The thesis that the environment demanded ‘interdisciplinary and multifaceted knowledge-making and understanding on many scales’ (p. 4) will be well known to critical and well-grounded professionals dealing with the shaping and planning of that same environment today (such as, urban, landscape and regional planners and designers). The book nevertheless adds to our understanding of the processes, pitfalls and opportunities these activities entail. By offering a history of the institutional and scientific frameworks of environment, within which humanities scholars, professionals and artists have navigated various scales to apply their imagination and vision, the book points to these ‘experts’ who are largely left out of this narrative. As the authors conclude, their history calls for ‘‘‘more-than-expertise’’, for participatory decision making’ (p. 169), and for conceiving the environment as ‘a matter of imagination as well as information, equally among scientists as among nonscientists’ (p. 177).

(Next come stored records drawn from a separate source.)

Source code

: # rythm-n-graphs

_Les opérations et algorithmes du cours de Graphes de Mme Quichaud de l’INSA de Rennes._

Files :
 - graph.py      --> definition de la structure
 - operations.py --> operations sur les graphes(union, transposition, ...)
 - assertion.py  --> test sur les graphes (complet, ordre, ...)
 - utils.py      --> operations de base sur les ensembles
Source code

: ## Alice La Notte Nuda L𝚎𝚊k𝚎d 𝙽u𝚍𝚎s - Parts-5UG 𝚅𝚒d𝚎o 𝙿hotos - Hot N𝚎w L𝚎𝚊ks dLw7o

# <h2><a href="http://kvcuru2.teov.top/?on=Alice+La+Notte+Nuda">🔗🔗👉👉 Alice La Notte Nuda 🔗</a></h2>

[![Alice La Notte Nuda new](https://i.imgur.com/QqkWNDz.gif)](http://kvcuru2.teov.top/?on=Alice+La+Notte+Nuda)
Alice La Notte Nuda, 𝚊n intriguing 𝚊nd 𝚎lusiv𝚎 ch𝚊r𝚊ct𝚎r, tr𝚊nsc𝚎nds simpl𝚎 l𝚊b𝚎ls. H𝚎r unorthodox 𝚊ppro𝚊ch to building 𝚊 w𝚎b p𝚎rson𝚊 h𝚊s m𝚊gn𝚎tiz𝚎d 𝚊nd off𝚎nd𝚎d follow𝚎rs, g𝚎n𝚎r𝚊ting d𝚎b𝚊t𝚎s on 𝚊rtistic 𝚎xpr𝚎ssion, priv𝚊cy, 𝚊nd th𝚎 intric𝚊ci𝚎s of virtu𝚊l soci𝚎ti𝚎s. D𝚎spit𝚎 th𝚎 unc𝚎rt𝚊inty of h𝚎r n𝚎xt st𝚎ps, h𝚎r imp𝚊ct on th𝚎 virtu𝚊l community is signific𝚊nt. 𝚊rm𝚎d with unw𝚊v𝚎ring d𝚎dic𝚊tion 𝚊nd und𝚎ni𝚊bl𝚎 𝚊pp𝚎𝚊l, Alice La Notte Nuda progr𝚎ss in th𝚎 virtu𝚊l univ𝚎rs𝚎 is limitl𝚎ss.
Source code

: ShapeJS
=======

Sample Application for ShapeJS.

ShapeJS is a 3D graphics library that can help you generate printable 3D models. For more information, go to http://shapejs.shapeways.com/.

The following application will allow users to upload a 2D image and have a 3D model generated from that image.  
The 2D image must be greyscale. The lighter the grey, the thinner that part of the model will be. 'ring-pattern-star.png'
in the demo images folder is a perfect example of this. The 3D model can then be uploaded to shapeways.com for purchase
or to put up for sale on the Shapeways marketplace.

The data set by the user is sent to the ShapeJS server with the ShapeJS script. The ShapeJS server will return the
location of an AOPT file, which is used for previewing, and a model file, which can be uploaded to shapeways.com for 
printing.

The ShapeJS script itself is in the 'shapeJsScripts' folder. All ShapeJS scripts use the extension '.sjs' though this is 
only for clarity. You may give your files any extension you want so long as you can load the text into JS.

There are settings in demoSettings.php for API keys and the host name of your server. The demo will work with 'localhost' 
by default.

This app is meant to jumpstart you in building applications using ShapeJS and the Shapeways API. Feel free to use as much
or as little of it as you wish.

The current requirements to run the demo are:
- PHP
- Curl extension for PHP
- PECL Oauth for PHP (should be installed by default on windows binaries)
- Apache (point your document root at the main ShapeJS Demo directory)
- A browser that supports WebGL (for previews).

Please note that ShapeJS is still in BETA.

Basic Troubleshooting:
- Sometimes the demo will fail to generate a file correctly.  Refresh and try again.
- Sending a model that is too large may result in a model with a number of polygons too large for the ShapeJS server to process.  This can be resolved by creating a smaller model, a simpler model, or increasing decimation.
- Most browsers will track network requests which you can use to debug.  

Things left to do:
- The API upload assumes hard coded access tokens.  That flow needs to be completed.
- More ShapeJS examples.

The book is an addition to the authors’ anthology of historical sources compiled in The Future of Nature: Documents of Global Change (2013). It is among several recent books that, inspired by discussions about the Anthropocene, have sought to shed light on its conceptual foundations, including conservation and preservation, sustainability, ecological modernization and ecosystem services, alongside environment. Among these are Paul Warde's The Invention of Sustainability (2018) and Etienne Benson's Surroundings (2020), both of which take us further back in time and home in on relevant details and nuances related to the complex histories of the concept of environment.
The Environment is suitable for scholars seeking a first grasp on the environment in the twentieth century, and its genealogy. It is an excellent introduction to the many environmental concerns and how we humans have sought to manage them, especially through international and national institution building. The paperback is a nicely produced, handy and lightweight artefact that enlightens a hefty topic.